The Mercat Cross of Edinburgh stands in Parliament Square next to St Giles' Cathedral, facing the High Street in the Old Town of Edinburgh.
The current Mercat Cross is of Victorian origin, but was built close to the site occupied by the original. The Cross is first mentioned in a charter of 1365 which indicates that it stood about 45 feet (14 m) from the east end of St. Giles'. In 1617 it was moved to a position a few yards (metres) down the High Street now marked by "an octagonal arrangement of cobble stones" (actually setts). This is the position shown on Gordon of Rothiemay's map of 1647 (see external link below).
In 1756, the Cross was demolished and parts of the pillar re-erected in the grounds of Drum House, Gilmerton. A monument now stands there and on it a plaque that reads "Erected in memory of the old Mercat Cross of Edinburgh which stood at The Drum from 1756 to 1866. This Monument was erected November 1882". Five of the eight circular medallions featuring sculpted heads from the understructure of the original cross were eventually secured by Sir Walter Scott who incorporated them into the garden wall of his house at Abbotsford in the Scottish Borders.
In 1866 the pieces of the cross from Drum House were reassembled on a new stepped pedestal on the east side of the north door of St Giles. (That base now supports the Canongate Cross.) Because the pillar had been broken during demolition in 1756, its height was reduced after reassembly from 19.7 to 13.9 feet (6 to 4.25 m) and its girth made thinner.
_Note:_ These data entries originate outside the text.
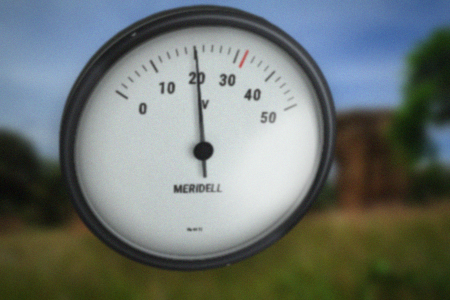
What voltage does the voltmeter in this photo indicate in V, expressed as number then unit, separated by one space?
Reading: 20 V
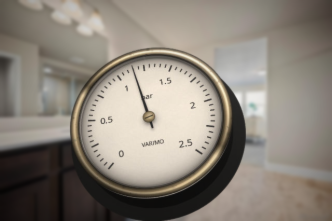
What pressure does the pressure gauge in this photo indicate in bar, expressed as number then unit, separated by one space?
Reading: 1.15 bar
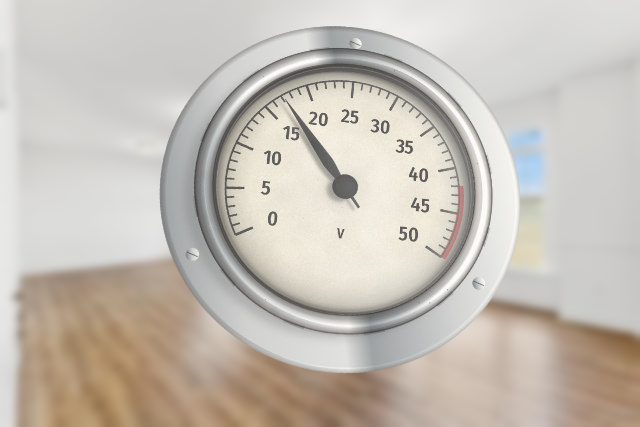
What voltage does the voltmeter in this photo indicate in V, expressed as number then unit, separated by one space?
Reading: 17 V
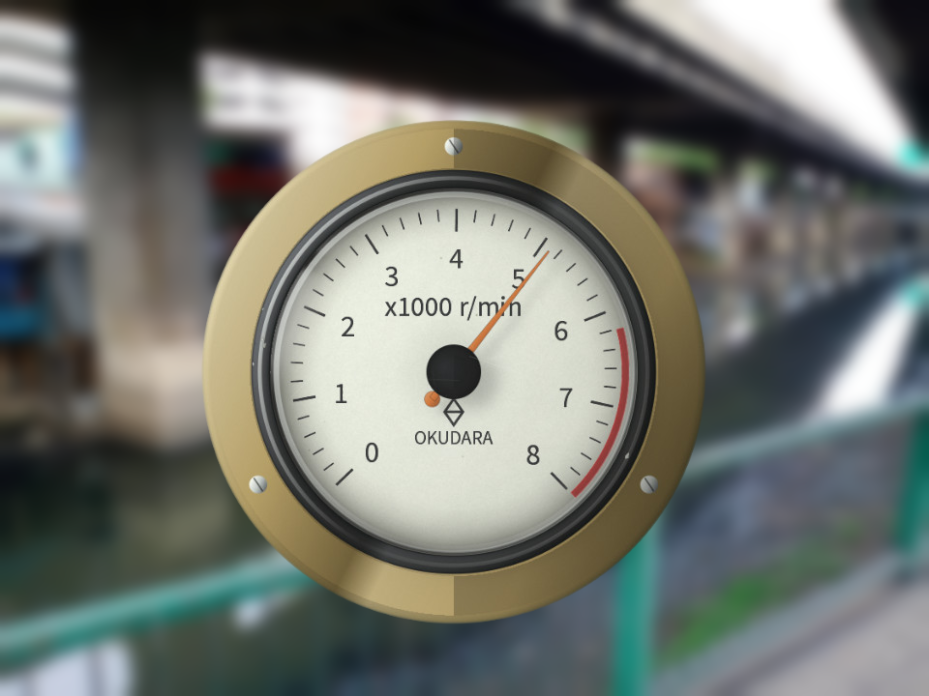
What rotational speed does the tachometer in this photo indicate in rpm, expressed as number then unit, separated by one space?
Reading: 5100 rpm
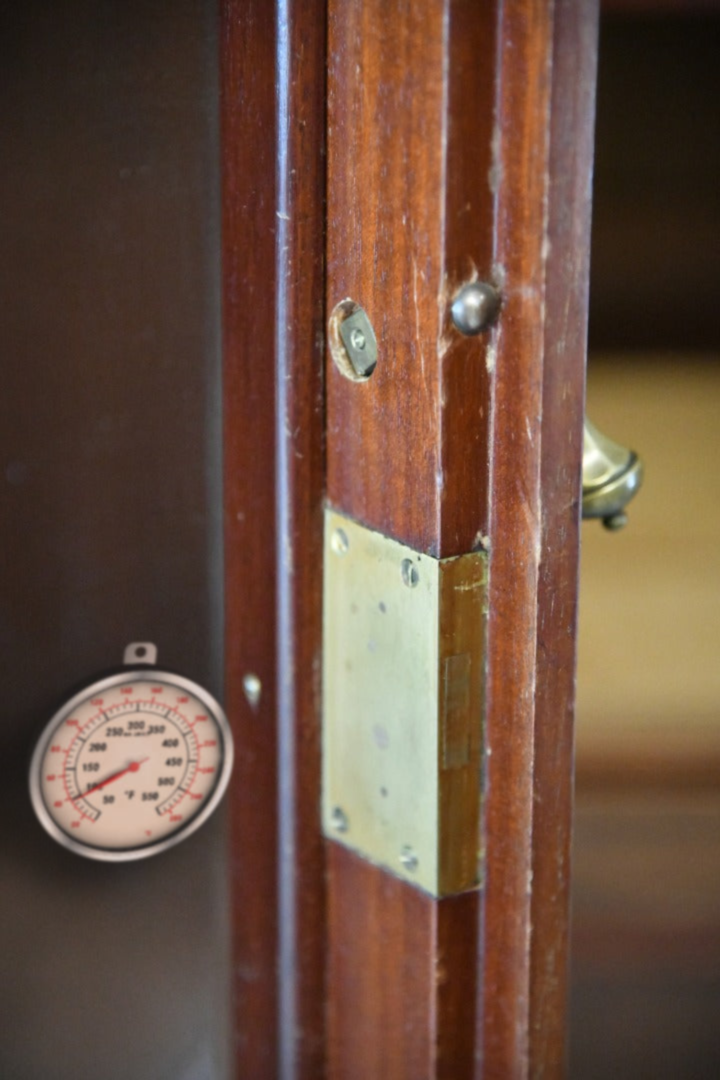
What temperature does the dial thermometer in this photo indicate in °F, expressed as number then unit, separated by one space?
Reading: 100 °F
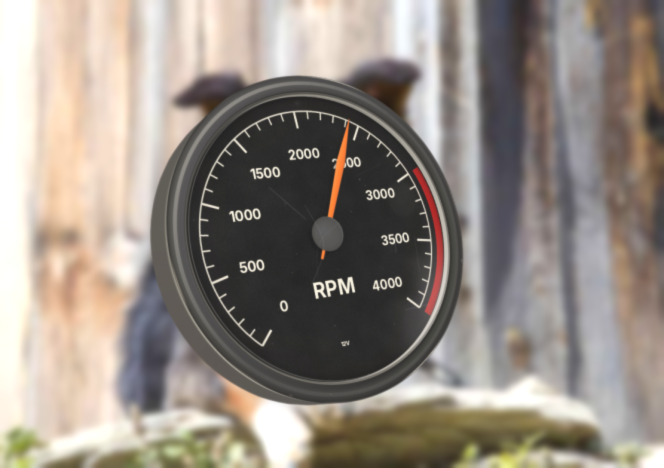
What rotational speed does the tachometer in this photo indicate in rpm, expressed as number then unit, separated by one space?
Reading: 2400 rpm
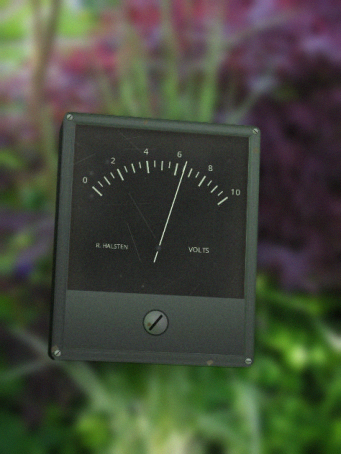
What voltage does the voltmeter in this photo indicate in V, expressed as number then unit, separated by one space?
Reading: 6.5 V
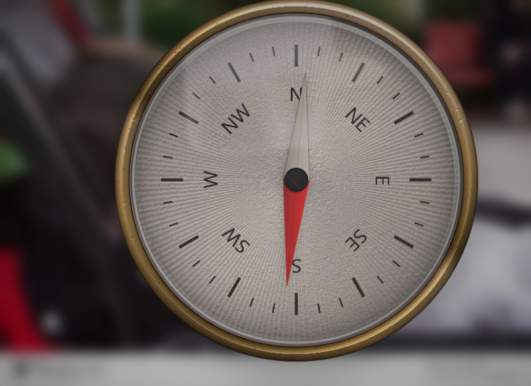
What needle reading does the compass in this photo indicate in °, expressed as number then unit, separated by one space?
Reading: 185 °
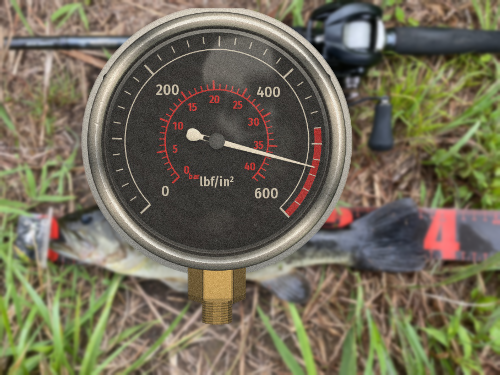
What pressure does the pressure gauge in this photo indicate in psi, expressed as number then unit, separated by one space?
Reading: 530 psi
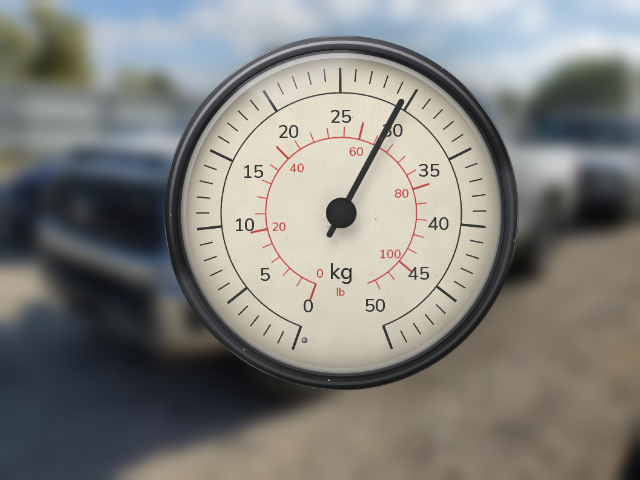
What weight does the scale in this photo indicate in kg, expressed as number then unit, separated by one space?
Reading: 29.5 kg
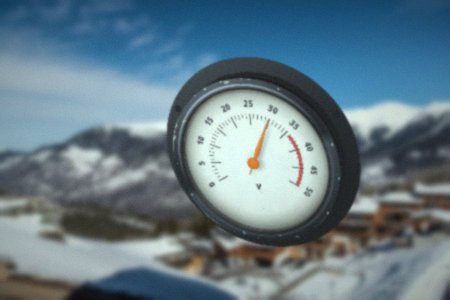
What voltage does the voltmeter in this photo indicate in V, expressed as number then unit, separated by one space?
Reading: 30 V
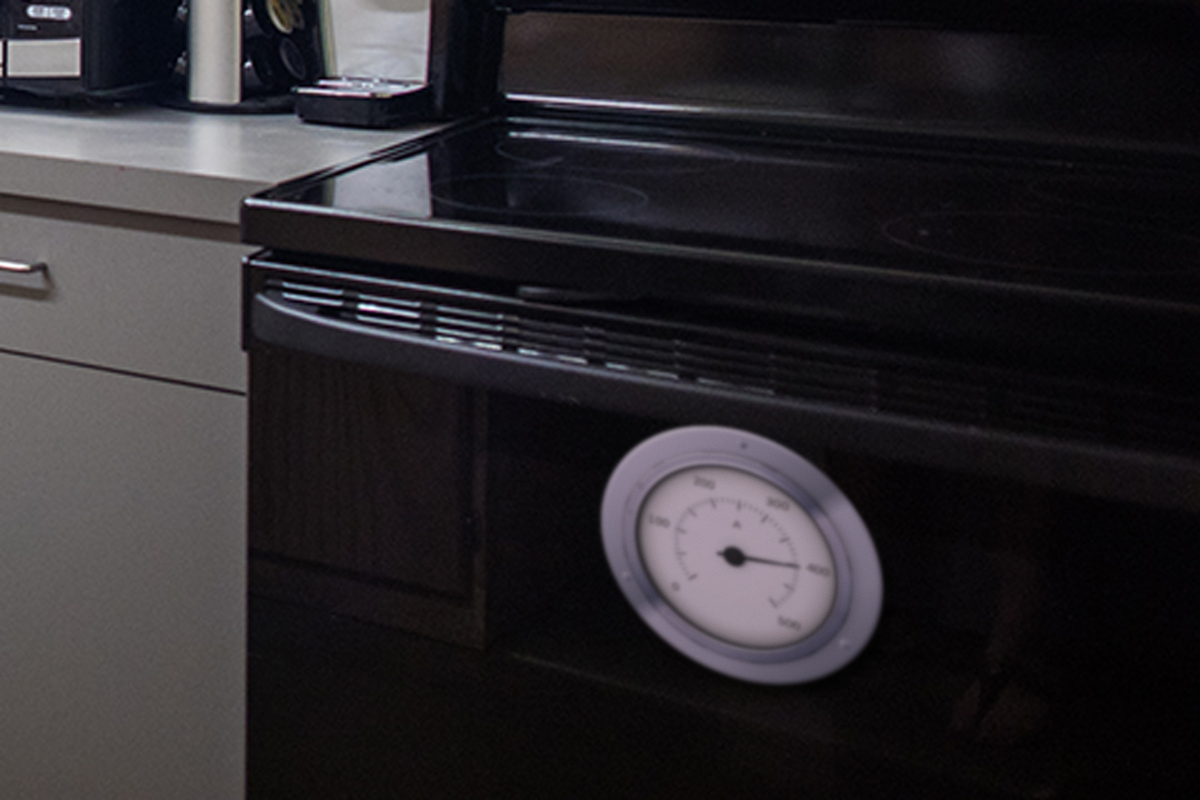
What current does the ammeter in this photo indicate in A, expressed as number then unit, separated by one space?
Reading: 400 A
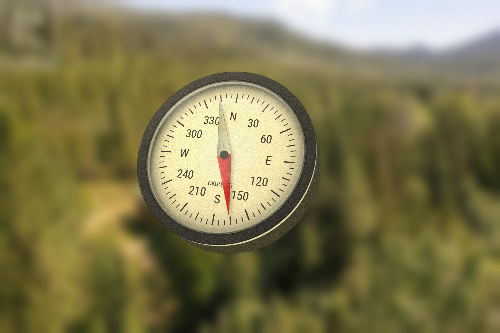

In 1885 it was placed on a new octagonal drum substructure at its current location, 24 feet (7.3 m) south of the original pre-1617 position. This was designed by Sydney Mitchell and paid for by William Gladstone, M.P. for Midlothian from 1880 to 1895, whose father and grandfather hailed from Edinburgh. The sculpted heads on the original cross were replaced by the royal arms of Britain, Scotland, England and Ireland, the burgh arms of Edinburgh, Leith and the Canongate, and the arms of the University.